-- Dataset records follows --

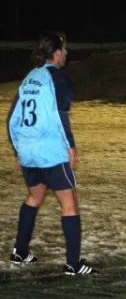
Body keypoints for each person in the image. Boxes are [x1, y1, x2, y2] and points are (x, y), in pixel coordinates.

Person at [7, 32, 97, 275]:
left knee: (34, 197)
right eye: (64, 49)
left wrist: (18, 151)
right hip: (49, 151)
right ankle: (73, 264)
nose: (66, 53)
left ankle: (20, 251)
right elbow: (60, 115)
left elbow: (11, 119)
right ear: (56, 52)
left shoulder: (28, 78)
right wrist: (70, 145)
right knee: (69, 203)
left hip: (28, 151)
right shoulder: (58, 79)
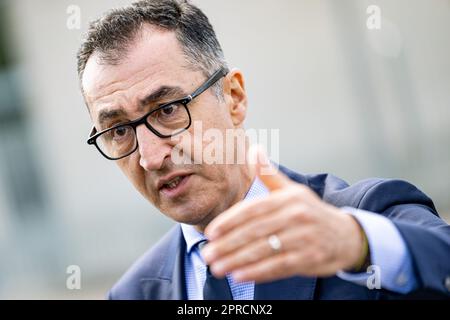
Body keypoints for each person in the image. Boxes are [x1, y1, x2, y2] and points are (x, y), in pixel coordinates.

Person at [77, 0, 450, 300]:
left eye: (168, 110)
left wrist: (359, 244)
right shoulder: (132, 293)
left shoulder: (365, 215)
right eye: (119, 130)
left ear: (234, 97)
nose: (151, 156)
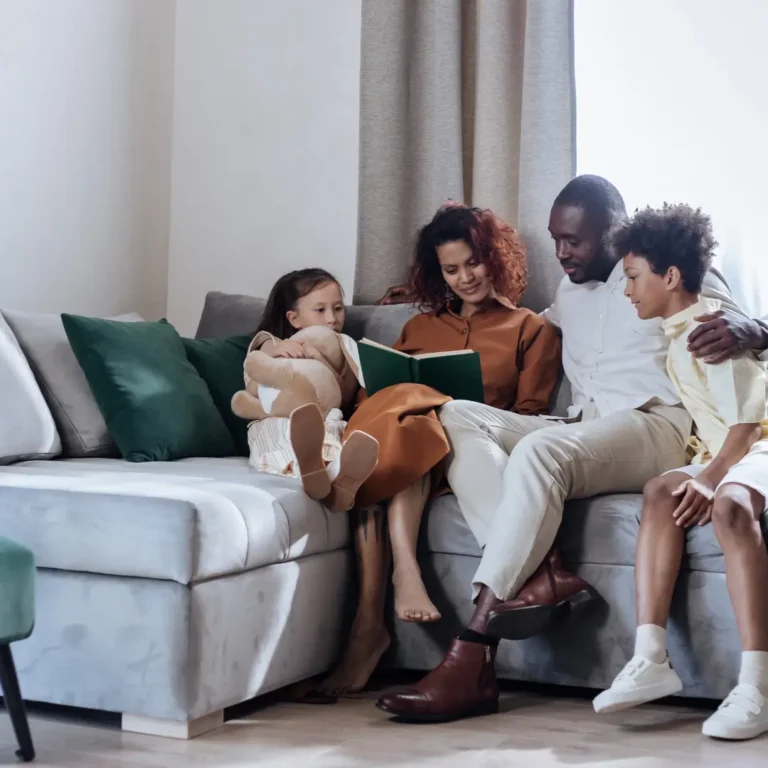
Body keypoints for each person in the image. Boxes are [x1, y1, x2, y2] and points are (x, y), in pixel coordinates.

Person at [376, 175, 768, 724]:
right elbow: (522, 326)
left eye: (574, 241)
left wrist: (757, 327)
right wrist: (434, 302)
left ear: (614, 232)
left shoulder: (660, 274)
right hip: (584, 427)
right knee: (455, 415)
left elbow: (737, 333)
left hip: (657, 424)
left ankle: (474, 644)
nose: (561, 252)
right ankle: (540, 576)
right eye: (556, 238)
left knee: (542, 453)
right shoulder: (567, 292)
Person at [319, 203, 562, 696]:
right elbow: (376, 396)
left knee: (416, 422)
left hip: (464, 451)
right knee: (402, 420)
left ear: (495, 258)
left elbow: (529, 418)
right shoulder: (419, 328)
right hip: (404, 448)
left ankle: (384, 601)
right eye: (451, 270)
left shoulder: (531, 328)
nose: (465, 278)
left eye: (474, 263)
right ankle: (373, 621)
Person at [592, 204, 768, 741]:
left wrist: (711, 478)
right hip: (734, 445)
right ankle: (650, 657)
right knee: (659, 491)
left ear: (670, 277)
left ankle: (756, 687)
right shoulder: (679, 332)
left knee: (731, 505)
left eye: (633, 277)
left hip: (761, 443)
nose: (627, 291)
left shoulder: (710, 331)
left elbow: (746, 427)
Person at [243, 268, 378, 510]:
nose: (332, 319)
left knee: (334, 427)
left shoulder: (345, 348)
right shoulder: (271, 343)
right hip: (278, 418)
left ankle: (330, 477)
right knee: (288, 429)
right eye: (320, 310)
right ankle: (313, 468)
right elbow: (253, 383)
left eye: (338, 308)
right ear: (294, 318)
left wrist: (320, 357)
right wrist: (275, 353)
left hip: (325, 418)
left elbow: (340, 396)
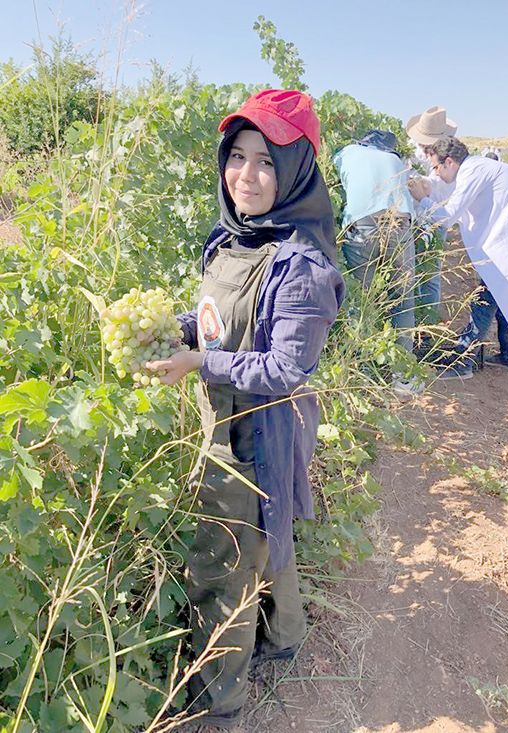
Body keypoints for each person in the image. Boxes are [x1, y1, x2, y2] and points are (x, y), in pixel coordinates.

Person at [146, 88, 345, 730]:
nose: (246, 176)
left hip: (259, 432)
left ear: (295, 172)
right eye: (237, 156)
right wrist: (172, 330)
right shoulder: (229, 239)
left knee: (224, 555)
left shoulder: (304, 267)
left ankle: (220, 700)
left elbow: (285, 368)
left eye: (267, 160)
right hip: (224, 418)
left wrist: (200, 364)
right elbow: (216, 323)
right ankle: (285, 635)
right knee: (266, 536)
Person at [408, 137, 508, 380]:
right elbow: (451, 195)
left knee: (485, 298)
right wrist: (431, 189)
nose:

-- Dataset records concluded --

Give back exactly the lines above from the one with "right knee: (69, 203)" through the one with "right wrist: (172, 330)", both included. Pictures don't belong in the copy.

right knee: (69, 203)
left hip: (28, 151)
right shoulder: (58, 79)
Body keypoints for each person in the image. Boxes are [x1, y1, x2, y2] and points are (x, y), in pixel coordinates.

Person at [77, 0, 450, 300]:
left eye: (168, 110)
left wrist: (359, 244)
right shoulder: (132, 293)
left shoulder: (365, 215)
right eye: (119, 130)
left ear: (234, 97)
nose: (151, 156)
Body keypoints for each person in the image. Boxes are [x1, y1, x2, y2] and points are (x, y), in pixel coordinates.

Person at [376, 175, 768, 724]:
right elbow: (522, 326)
left eye: (574, 241)
left wrist: (757, 327)
right wrist: (434, 302)
left ear: (614, 232)
left shoulder: (660, 274)
right hip: (584, 427)
right knee: (455, 415)
left elbow: (737, 333)
left hip: (657, 424)
left ankle: (474, 644)
nose: (561, 252)
right ankle: (540, 576)
right eye: (556, 238)
left knee: (542, 453)
right shoulder: (567, 292)
Person at [319, 203, 562, 696]:
right elbow: (376, 396)
left knee: (416, 422)
left hip: (464, 451)
right knee: (402, 420)
left ear: (495, 258)
left elbow: (529, 418)
right shoulder: (419, 328)
right hip: (404, 448)
left ankle: (384, 601)
right eye: (451, 270)
left shoulder: (531, 328)
nose: (465, 278)
left eye: (474, 263)
right ankle: (373, 621)
Person at [592, 204, 768, 741]:
left wrist: (711, 478)
right hip: (734, 445)
right ankle: (650, 657)
right knee: (659, 491)
left ear: (670, 277)
left ankle: (756, 687)
right shoulder: (679, 332)
left knee: (731, 505)
left eye: (633, 277)
left hip: (761, 443)
nose: (627, 291)
left shoulder: (710, 331)
left elbow: (746, 427)
Person at [243, 268, 378, 510]:
nose: (332, 319)
left knee: (334, 427)
left shoulder: (345, 348)
right shoulder: (271, 343)
right hip: (278, 418)
left ankle: (330, 477)
right knee: (288, 429)
right eye: (320, 310)
right ankle: (313, 468)
right elbow: (253, 383)
left eye: (338, 308)
right ear: (294, 318)
left wrist: (320, 357)
right wrist: (275, 353)
left hip: (325, 418)
left elbow: (340, 396)
Body keypoints for each person in the image. Boxes are [x1, y1, x2, y2] and points are (x, y), in pixel coordinates.

Person at [146, 88, 345, 730]:
nose: (246, 176)
left hip: (259, 432)
left ear: (295, 172)
right eye: (237, 156)
right wrist: (172, 330)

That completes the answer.